With changes, LA stripping age limit law may work

The race is on between whether a federal court will toss out a Louisiana law limiting exotic dancing for those under 21 years or age or the state can fix apparent defects in the law prior to that.

Last week, Eastern Louisiana District Court Judge Carl Barbier extended injunctive relief to plaintiffs against Act 395 of 2016. The law prohibits people aged 18-20 years from working as strippers in places that serve alcohol. This continues an order granted last year against the measure that seeks to reduce the incidence of human trafficking, arguing that younger adults face heightened risk at being sucked in to prostitution through nude dancing.

Such municipal ordinances – New Orleans has one with more specific language – and state laws historically have had a tough row to hoe because of concerns over the chilling effect that such a prohibition has on First Amendment rights. For decades, constitutional law has recognized nude expression as a protected form of speech, creating demanding standards to regulate it in any way.

As currently written, the statute has warts, Barbier opined. While it met a number of tests, principally that it could behave in a content-neutral fashion where the state had adequate justification to permit its enforcement, he wrote it failed in two significant ways. First, it suffered from the potential of overbroad application; for example, it would apply to situations with no real risk to encourage trafficking such as a theater that serves alcohol staging nude performances. Second, it too vaguely defined what constituted the nudity subject to enforcement.

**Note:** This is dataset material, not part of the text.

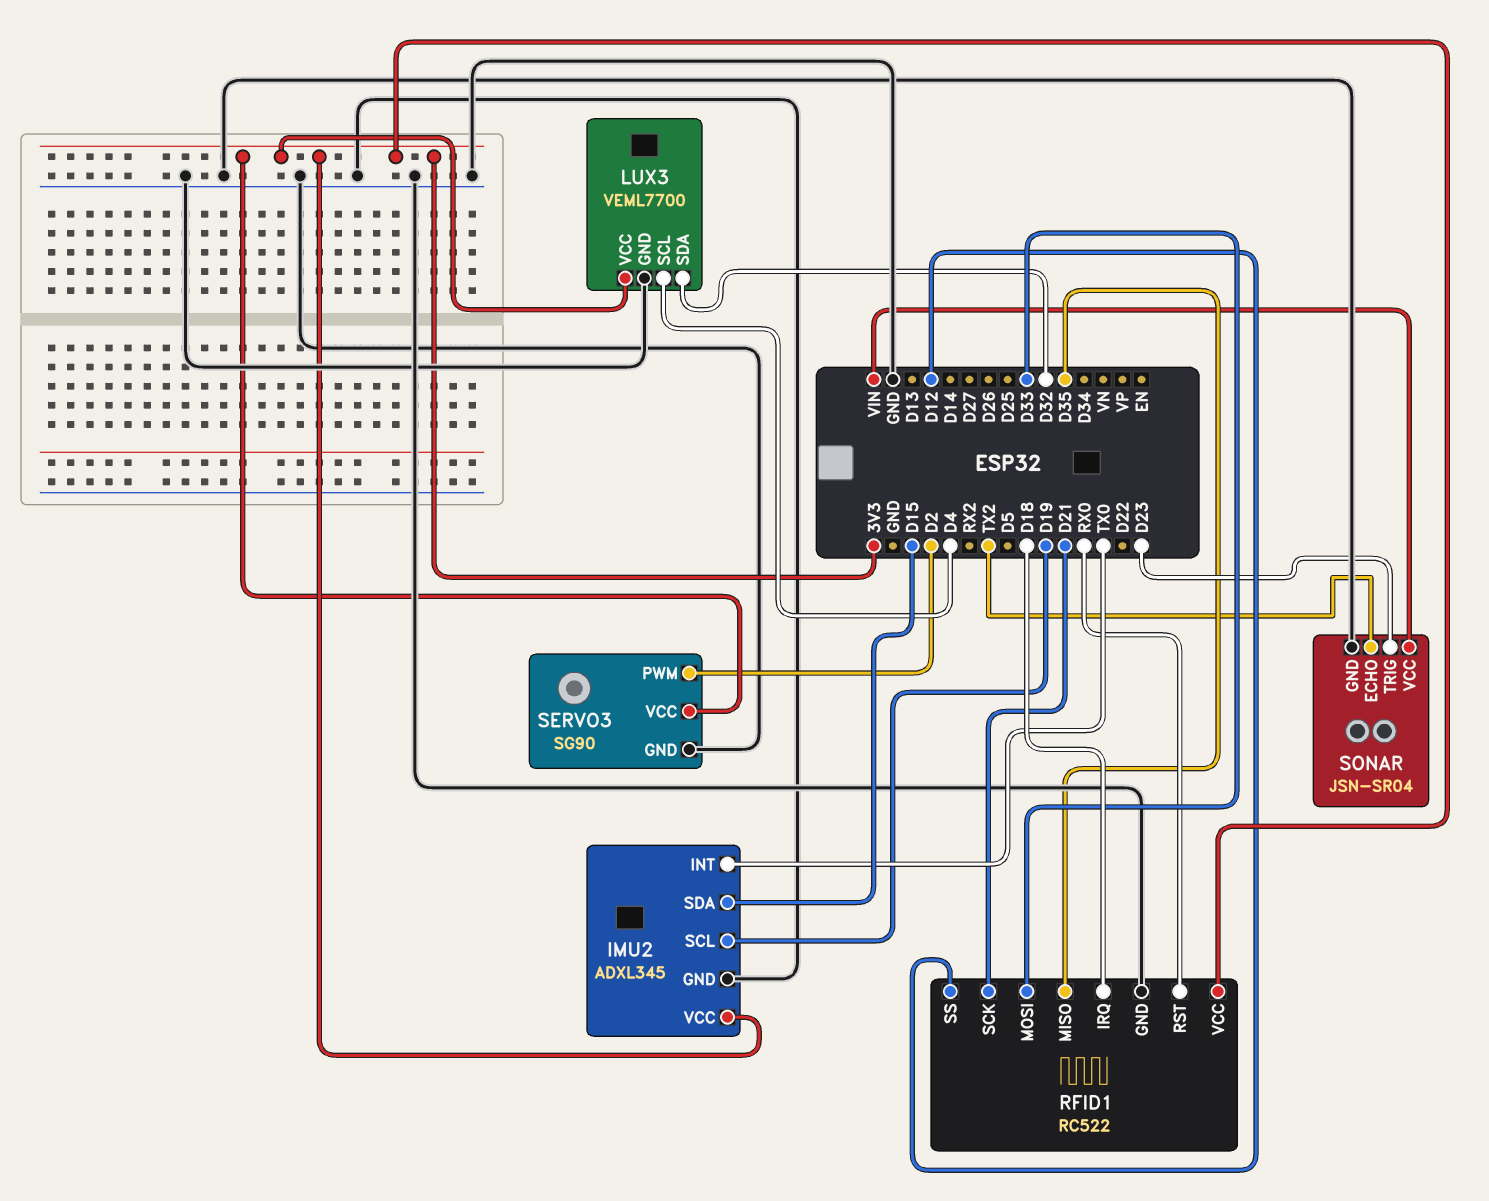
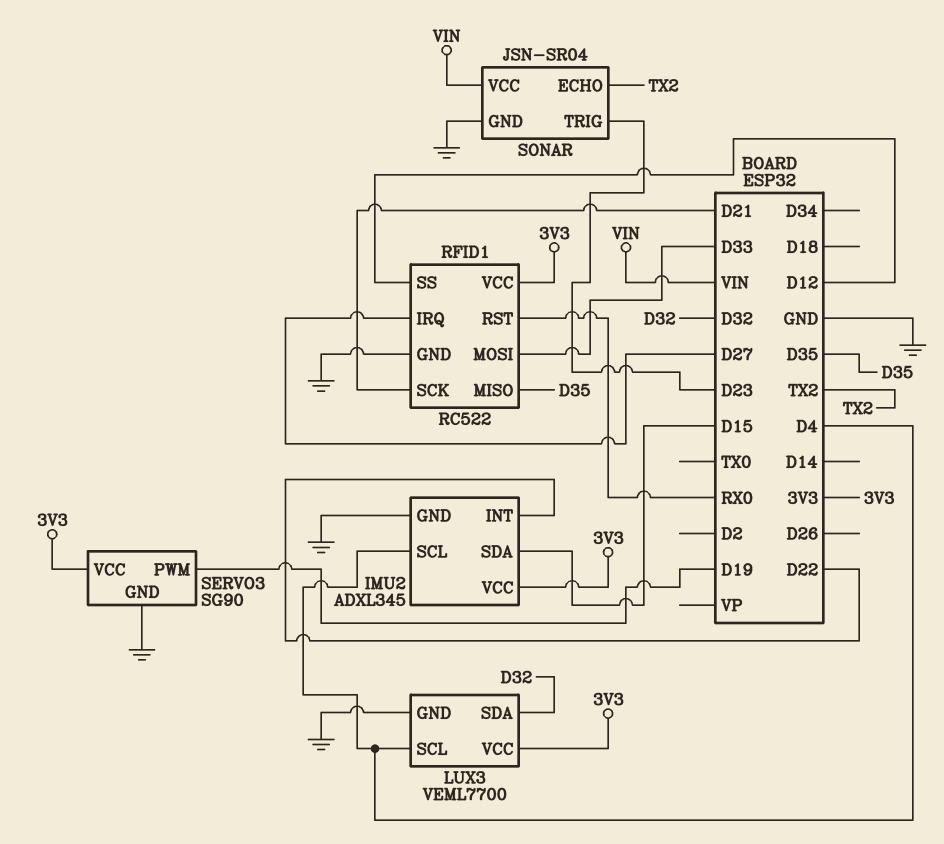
IMU2 pin INT: TX0 -> D22
IMU2 pin SCL: D19 -> D4
RFID1 pin IRQ: D18 -> D27
SERVO3 pin PWM: D2 -> D19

Thus, Barbier declared that the plaintiffs had a reasonable chance of succeeding in their claim and therefore the injunction would continue to prevent enforcing the law. But he also pointed out potential solutions to the defects he saw. For example, the New Orleans ordinance provided a more exacting definition of nudity, and another from Spalding, GA had language exempting venues outside of strip clubs.

This gave hope to state Sen. Ronnie Johns, who had sponsored the bill. Johns indicated he would return with a bill this spring to iron out whatever difficulties judicial decisions seemed to identify. In essence, as long as government demonstrated that its regulatory approach reasonably could achieve its objective without much intrusion into free expression, Barbier indicated he would uphold the law.

If so, this could make Louisiana a pathbreaker in this kind of legislation. No state has successfully kept on the books a law that limits dancers’ ages. While a “pole tax” approach might produce results less at risk constitutionally and more effectively, with modifications this course may work, and therefore policy-makers should pursue it.